Blackboard Jungle Review

Blackboard Jungle
Idealist teacher Richard Dadier gets a job in an inner city school. Among the junior hoodlums in his class are a knife-wielding gang leader and an alienated but redeemable smart black kid.

by Kim Newman |
Published on
Release Date:

25 Mar 1955

Running Time:

100 minutes

Certificate:

Original Title:

Blackboard Jungle

Based on a novel by Evan Hunter, this is a broad-strokes torn-from-the-headlines ‘social problem’ picture.  The story of the tough, sensitive teacher in a school without hope who reaches out to a class of troublemakers and wins them over has become a Hollywood staple (Class of 1984, Dangerous Minds, Dead Poets Society) but this original version still backs a punch.

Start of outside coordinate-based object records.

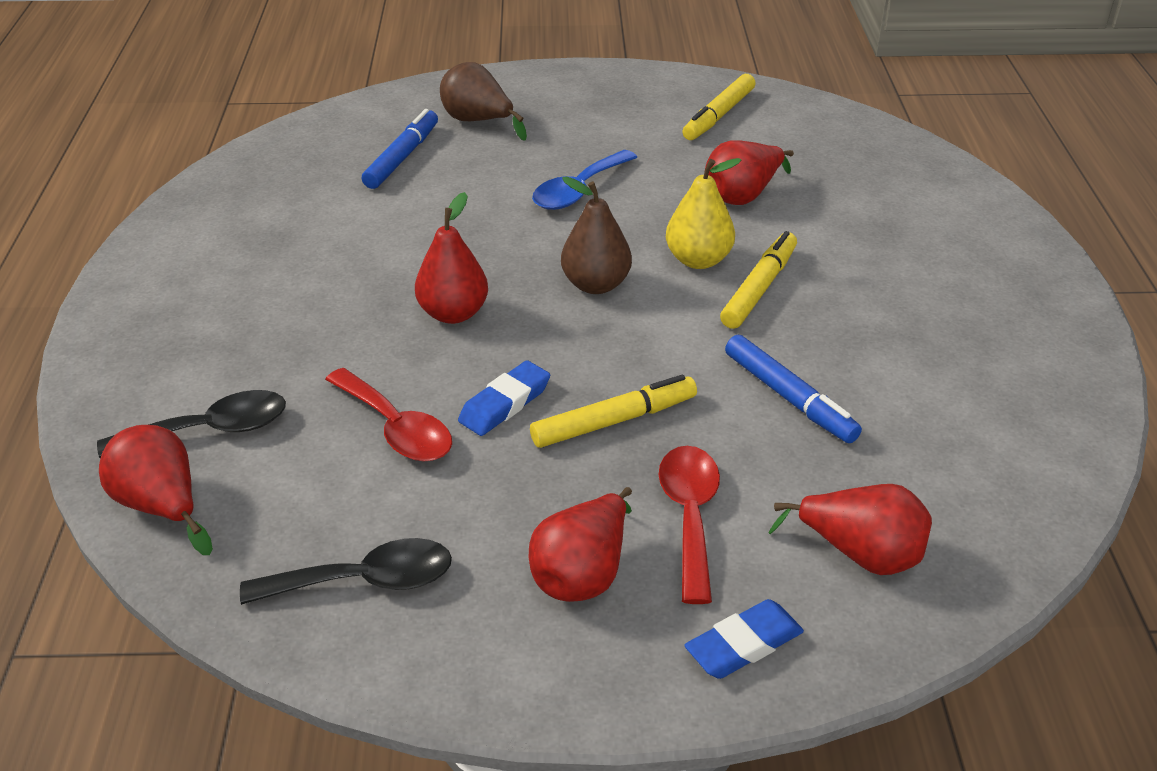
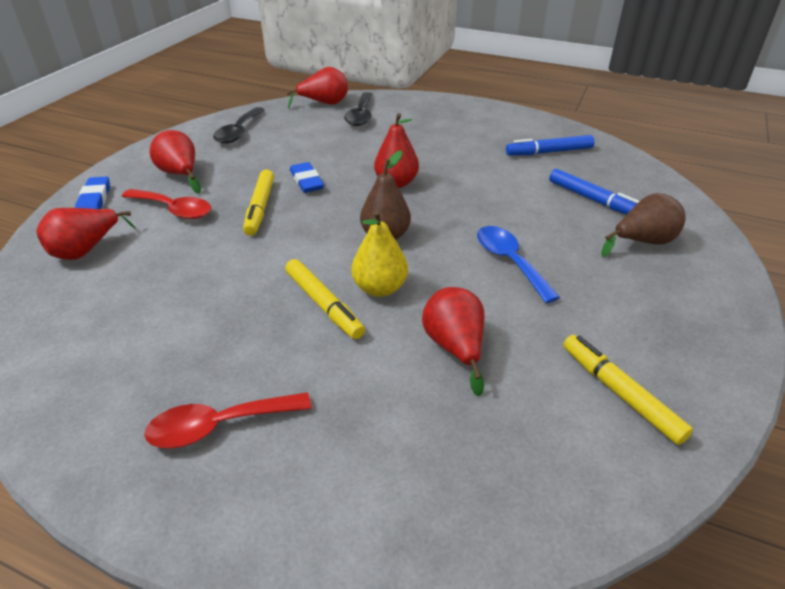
camera: 115 degrees right, 0 degrees up
red spoon [325,368,452,462] -> red spoon moved to [144,392,312,448]
blue marker [725,335,862,443] -> blue marker moved to [506,135,595,156]

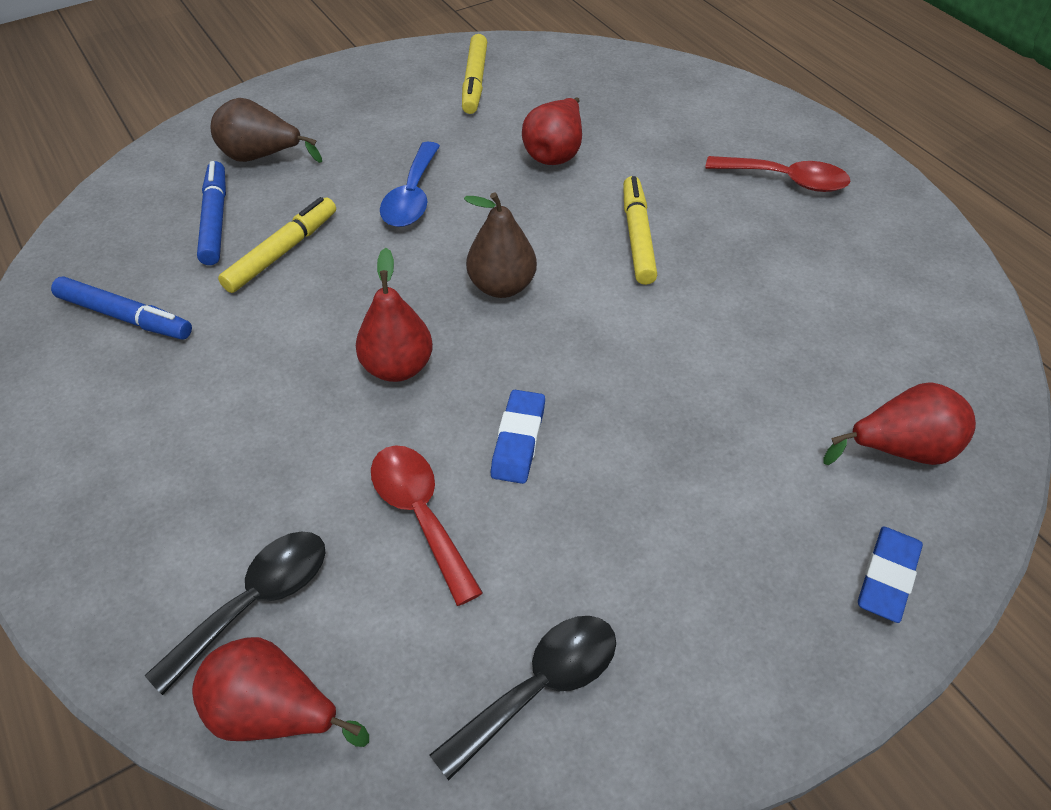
camera: 145 degrees left, 10 degrees up
red spoon [122,189,211,219] -> red spoon moved to [371,445,483,606]
red pear [150,130,201,194] -> none
yellow marker [243,169,274,236] -> yellow marker moved to [218,197,336,293]
yellow pear [351,210,408,297] -> none

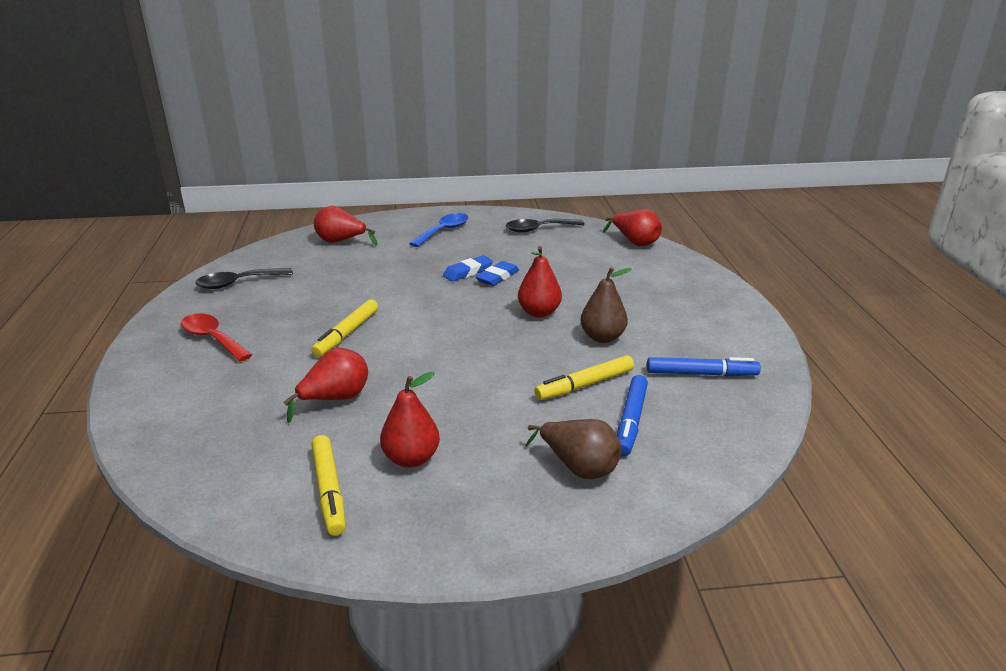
camera: 155 degrees left, 20 degrees down
blue marker [51,276,192,340] -> blue marker turned 135 degrees clockwise [647,357,761,376]
black spoon [145,532,326,695] -> black spoon moved to [195,268,293,289]
red spoon [371,445,483,606] -> none
blue spoon [380,142,440,227] -> blue spoon moved to [409,213,468,247]
yellow marker [462,34,487,114] -> yellow marker turned 135 degrees clockwise [312,435,345,536]
brown pear [464,192,537,298] -> brown pear moved to [581,267,632,343]
blue eraser [858,527,923,623] -> blue eraser moved to [443,255,493,282]
none -> red pear [380,372,440,468]

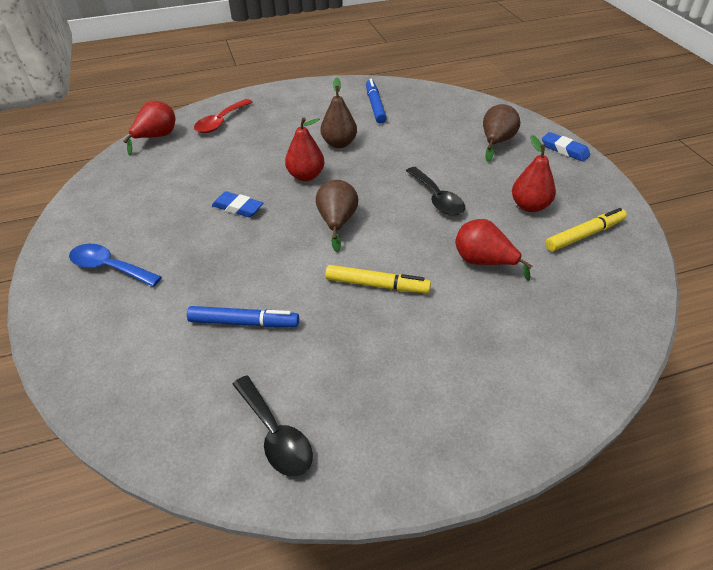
camera: 100 degrees left, 15 degrees up
red spoon [181,313,252,361] -> red spoon moved to [194,99,252,133]
red pear [314,206,378,246] -> none
blue eraser [443,255,493,282] -> blue eraser moved to [542,132,591,162]
black spoon [506,219,585,233] -> black spoon moved to [406,167,465,216]
yellow marker [534,355,634,400] -> none
blue marker [617,375,648,456] -> blue marker moved to [187,306,299,327]
none -> brown pear [316,180,358,252]

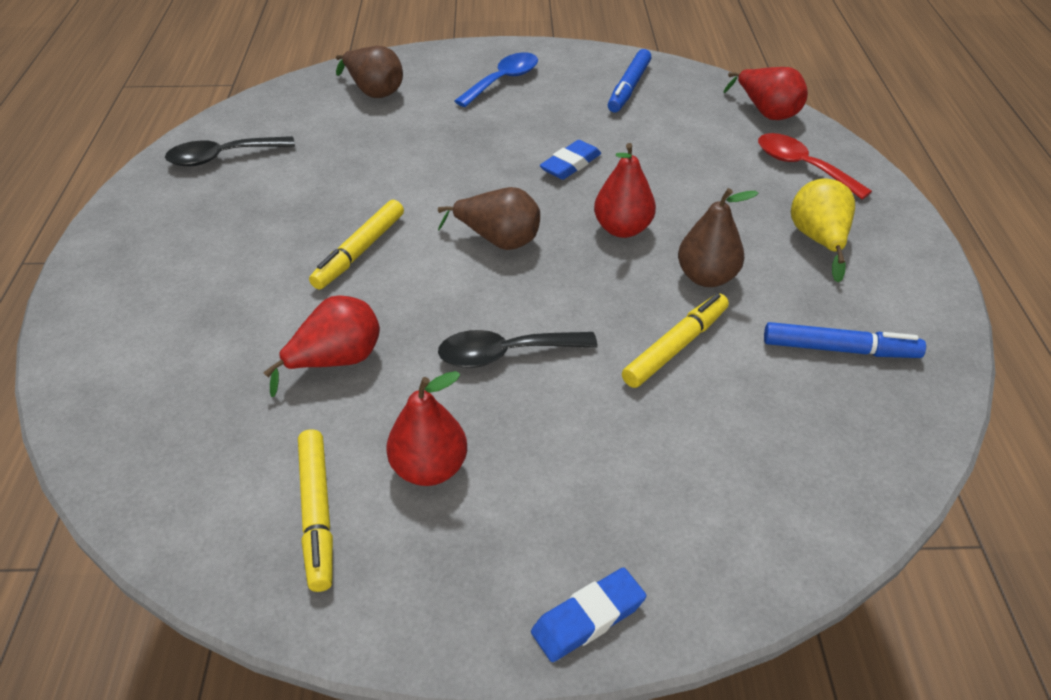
camera: 105 degrees right, 0 degrees up
blue marker [187,306,299,327] -> blue marker moved to [608,49,652,112]
brown pear [483,104,520,162] -> brown pear moved to [336,46,403,98]
none -> yellow marker [622,293,729,388]
none -> yellow pear [791,179,855,283]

Ironically, it was a hit in 1955 at least partially because it was the first mainstream film to tap into rebel youth attitudes condemned in the story, using Bill Haley’s ‘Rock Around the Clock’ as a theme tune and littering the dialogue with hipster speak (bad boy Morrow is ‘hopped up on sneaky pete’).

Director Richard Brooks stages effective scenes of kids running wild: an attempted rape in the school library, a well-organised gang attack in an allley, a moment of anarchy as thugs smash a music-loving teacher’s irreplacable collection of jazz 78s and the final face-off in the classroom between switchblade-waving Morrow and English teacher Ford.

It isn’t afraid to go all-out for big emotions, contrasting Haley’s rocking with Poitier’s choir doing ‘Go Down Moses’, reaching for the American flag in the corner of a classroom to clobber a snivelling delinquent.  Anne Francis is stuck with the stiff role of Ford’s wavering wife, but the leads are great (insolent maniac Morrow is the anti-James Dean and Poitier smoulders with charisma) there’s good work from character actors Louis Calhern, Emile Meyer and John Hoyt, plus snarling in class from future director Paul Mazursky and future M_A_S*H regular Jamie Farr (billed as Jameel Farah).

Originating the genre of 'dedicated teacher reaches troubled kids in a ghetto school', this is still affecting although heavy-handed.